Why Is ‘Hansel & Gretel: Witch Hunters’ Getting a Sequel?

Why Is ‘Hansel & Gretel: Witch Hunters’ Getting a Sequel?

Hansel and Gretel: Witch Hunters

 Hansel and Gretel: Witch Hunters

The question on your mind following Paramount and MGM’s confirmation that they’re planning a Hansel & Gretel: Witch Hunters sequel was probably something like “Why?!” or “Really?!” The fairy tale action movie grossed just $54 million domestically on a reported $50 million budget. How could that be even remotely lucrative for the studios?

Thank the rest of the world for that greenlight, because although the movie didn’t make much of a profit in the States, it was very successful overseas.

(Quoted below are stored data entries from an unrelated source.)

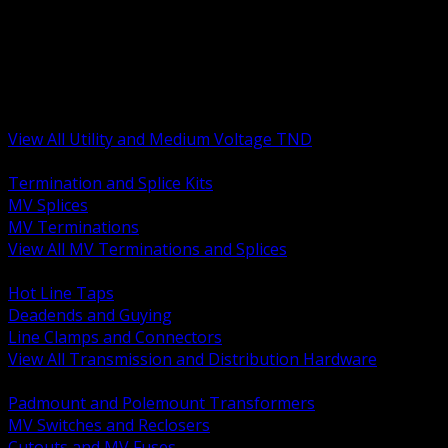
BACK
MV Terminations and Splices
Transmission and Distribution Hardware
Medium Voltage Equipment
Insulators and Line Hardware
Arresters and Protection
View All Utility and Medium Voltage TND
BACK
Termination and Splice Kits
MV Splices
MV Terminations
View All MV Terminations and Splices
BACK
Hot Line Taps
Deadends and Guying
Line Clamps and Connectors
View All Transmission and Distribution Hardware
BACK
Padmount and Polemount Transformers
MV Switches and Reclosers
Cutouts and MV Fuses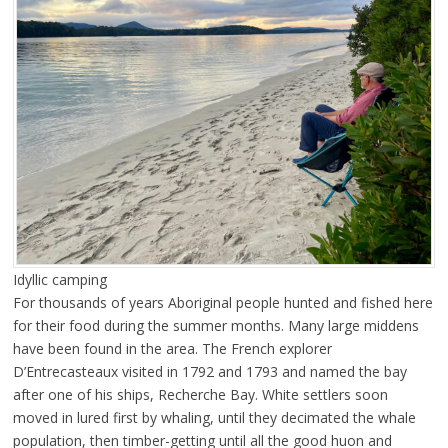
Idyllic camping
For thousands of years Aboriginal people hunted and fished here
for their food during the summer months. Many large middens
have been found in the area. The French explorer
D’Entrecasteaux visited in 1792 and 1793 and named the bay
after one of his ships, Recherche Bay. White settlers soon
moved in lured first by whaling, until they decimated the whale
population, then timber-getting until all the good huon and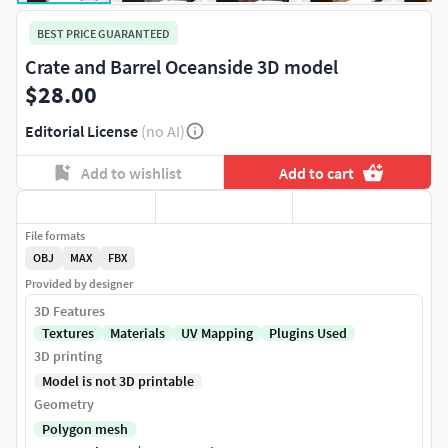
BEST PRICE GUARANTEED
Crate and Barrel Oceanside 3D model
$28.00
Editorial License
(no AI)
Add to wishlist
Add to cart
File formats
OBJ
MAX
FBX
Provided by designer
3D Features
Textures
Materials
UV Mapping
Plugins Used
3D printing
Model is not 3D printable
Geometry
Polygon mesh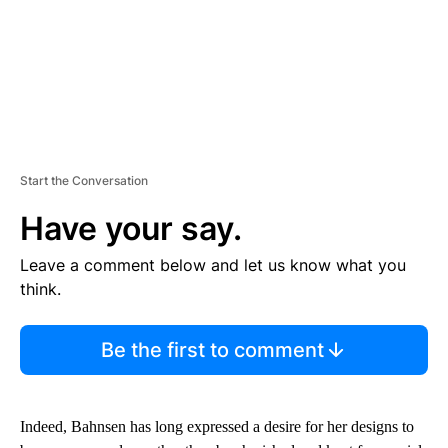
Start the Conversation
Have your say.
Leave a comment below and let us know what you
think.
Be the first to comment
Indeed, Bahnsen has long expressed a desire for her designs to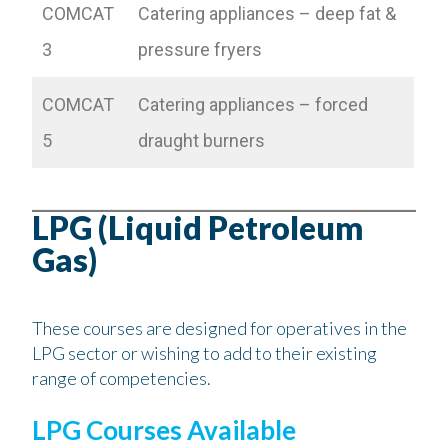
COMCAT
Catering appliances – deep fat &
3
pressure fryers
COMCAT
Catering appliances – forced
5
draught burners
LPG (Liquid Petroleum
Gas)
These courses are designed for operatives in the
LPG sector or wishing to add to their existing
range of competencies.
LPG Courses Available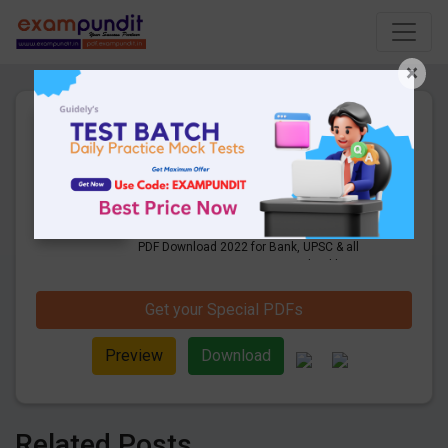
×
Weekly Current Affairs Quiz
April 1st Week 2022 PDF
Download
115 Pages
·
20-04-2022
·
20.20 MB
1256
Downloads
Click Here for Weekly Current Affairs Quiz
PDF Download 2022 for Bank, UPSC & all
competitive exams. Free Download last &
this Week CA Quiz PDF.
Get your Special PDFs
Preview
Download
Related Posts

The movie business is “truly globally dependent,” says Paul Dergarabedian, President of Hollywood.com’s Box Office Division.

Hansel & Gretel: Witch Hunters barely broke even in North America with a domestic gross just north of the reported budget,” Dergarabedian says. “However, the overseas markets ate it up, grossing about three times the North American gross with $150 million generated in the international territories for a profit-making worldwide total of $205 million. This is becoming an increasingly common phenomenon and those scratching their heads wondering why the heck some of these sequels are being made need only look at the global results for the answer.”

RELATED: ‘Hansel & Gretel: Witch Hunters’ Review

Dergarabedian continues:I think most people expect sequels to spawn only from gigantic hit movies, and when movies that gross in the middle range get sequels it’s a surprise,” he says. The best examples of this phenomenon are the sequels/franchises of Alien Vs. Predator and The Transporter.

When AVP: Alien Vs. Predator hit theaters in 2004, the film took in slightly more than $80 million domestically on a $70 million production budget. And yet its sequel, Alien Vs. Predator: Requiem, was greenlit based on its worldwide gross of over $172 million. The Transporter opened in 2002 and earned $25 million domestically, only slightly more than the $21 million production budget. But again, thanks to the worldwide box office earnings of just under $44 million, two more films were greenlit and made the franchise a trilogy. 

So, if you’re trying to blame America for another crappy movie, save your accusations for the rest of the world. And on behalf of America, thank you, rest of the world, for forcing Jeremy Renner to kick some more on-screen ass for our viewing pleasure.